Bad language


The picture is of my father, George, one of his sisters and a niece.

Handsome, isn’t he?

He was also a man of the most sublime eccentricity, and I suspect I am getting more and more like him.

He was a publican and, as my mother informed me, a sinner when he got too close to one or two of the barmaids. As she put it, “George loved the ladies, and the ladies loved him.” In fact I’ve long suspected that he and my younger brother – also called George – were both very friendly with the lovely Gertrude. And she was lovely, too.

Anyhow, being a bit of a booze-hound, the old man tended to be in a filthy mood in the mornings, which he dealt with very logically by making sure he had something to moan about. If he couldn’t find anything obviously amiss in the kitchen or the bar, he would solve the problem by turning on the wireless (this was before the days when they called it the radio).

He knew he would always find some music he loathed on what was then called the Light Programme (there were only three BBC programmes in those days and this was the most frivolous).

As soon as he heard a singer he disliked (usually a woman) he would snap, “Yowling bitch!” and turn the machine off, satisfied that all was ill in the world and standards were on a gratifying decline.

In a similar way I delight in prowling through the reviews – paying especial attention to the ludicrous prices – of top restaurants, usually pausing to wonder why the former are so often illiterate and the latter so absurdly high, and occasionally muttering things like “pshaw” and “grasping bastards”.

Nobody qualifies on both counts more than Gordon Ramsay, a man whose deployment of an extraordinarily limited number of words never fails to enthrall. Anyhow, I just read that one of his restaurants serves “traditional English Fayre”.

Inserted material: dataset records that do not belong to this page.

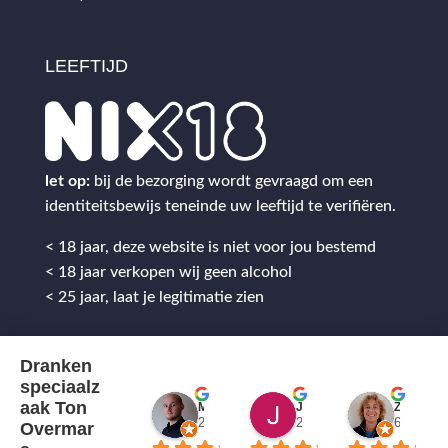
LEEFTIJD
let op:
bij de bezorging wordt gevraagd om een
identiteitsbewijs teneinde uw leeftijd te verifiëren.
< 18 jaar, deze website is niet voor jou bestemd
< 18 jaar verkopen wij geen alcohol
< 25 jaar, laat je legitimatie zien
Dranken
speciaalz
aak Ton
Mitch Van M.
Jules
ZenZetiV @
2 jaar geleden
2 jaar geleden
6 jaar ge
Overmar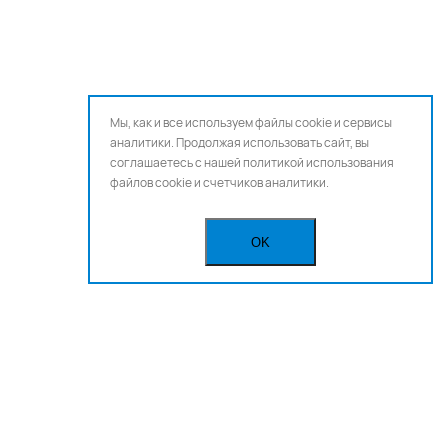
Мы, как и все используем файлы cookie и сервисы
аналитики. Продолжая использовать сайт, вы
соглашаетесь с нашей
политикой использования
файлов cookie и счетчиков аналитики.
OK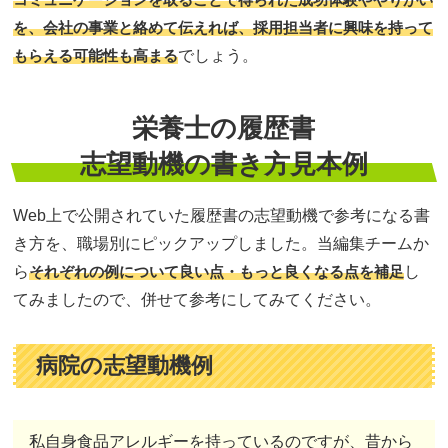
を、会社の事業と絡めて伝えれば、採用担当者に興味を持って
もらえる可能性も高まる
でしょう。
栄養士の履歴書
志望動機の書き方見本例
Web上で公開されていた履歴書の志望動機で参考になる書
き方を、職場別にピックアップしました。当編集チームか
ら
それぞれの例について良い点・もっと良くなる点を補足
し
てみましたので、併せて参考にしてみてください。
病院の志望動機例
私自身食品アレルギーを持っているのですが、昔から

Fayre? Fayre. Fuck me, Gordon, I’d find out who wrote that and give them a right kicking. Outside of third-rate cafes in resorts like Weston-super-Mare where do they use expressions like that?

This could kill your positioning. How can you possibly charge your sort of prices for “fayre”. You’ll have to bring them right down if you get too much of that sort of language used.

About the Author

In 2003, the Chartered Institute of Marketing named Drayton one of 50 living individuals who have shaped today’s marketing.

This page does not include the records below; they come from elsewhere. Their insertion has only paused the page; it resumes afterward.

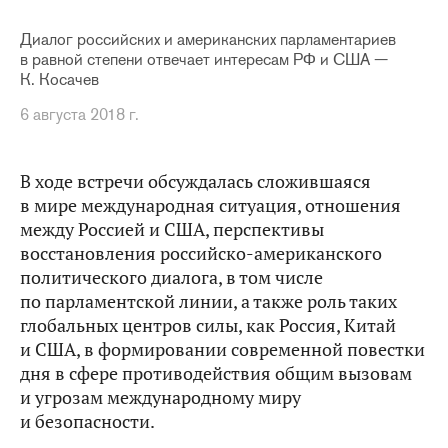
Диалог российских и американских парламентариев
в равной степени отвечает интересам РФ и США —
К. Косачев
6 августа 2018 г.
В ходе встречи обсуждалась сложившаяся
в мире международная ситуация, отношения
между Россией и США, перспективы
восстановления российско-американского
политического диалога, в том числе
по парламентской линии, а также роль таких
глобальных центров силы, как Россия, Китай
и США, в формировании современной повестки
дня в сфере противодействия общим вызовам
и угрозам международному миру
и безопасности.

He has worked in 55 countries with many of the world’s greatest brands. These include American Express, Audi, Bentley, British Airways, Cisco, Columbia Business School, Deutsche Post, Ford, IBM, McKinsey, Mercedes, Microsoft, Nestle, Philips, Procter & Gamble, Toyota, Unilever, Visa and Volkswagen.

Drayton has helped sell everything from Airbus planes to Peppa Pig. His book, Commonsense Direct and Digital Marketing, out in 17 languages, has been the UK’s best seller on the subject every year since 1982. He has also run his own businesses in the U.K., Portugal and Malaysia.

He was a main board member of the Ogilvy Group, a founding member of the Superbrands Organisation, one of the first eight Honorary Fellows of the Institute of Direct Marketing and one of the first three people named to the Hall of Fame of the Direct Marketing Association of India. He has also been given Lifetime Achievement Awards by the Caples Organisation in New York and Early To Rise in Florida.

2 Comments

  1. I understand he's a talented chef. But why couldn't he have stayed in the kitchen? All that over-the-top aggression and frankly boorish swearing on TV… Of course, he should have hired the same profanity consultant as Armando Ianucci – The Thick of It and In The Loop featuring the funniest and most effective expletives known to man.

    And perhaps had he not spread himself so thin – and proved a poor businessman in the process – his reputation for food might not be plummeting so fast. It's not just shite cod-olde-English that's letting his places down: http://www.thefirstpost.co.uk/52990,news,gordon-ramsay-nightmare-as-public-slam-his-cooking-and-tv-career-is-in-doubt

  2. This reminds me of my favourite coining last year: the road to failure is paved with success. But he spoilt everything by being so arrogant. It's interesting to contrast the programme he did in America with the one Jamie Oliver is doing; far more revealing and original – tons more charm, too.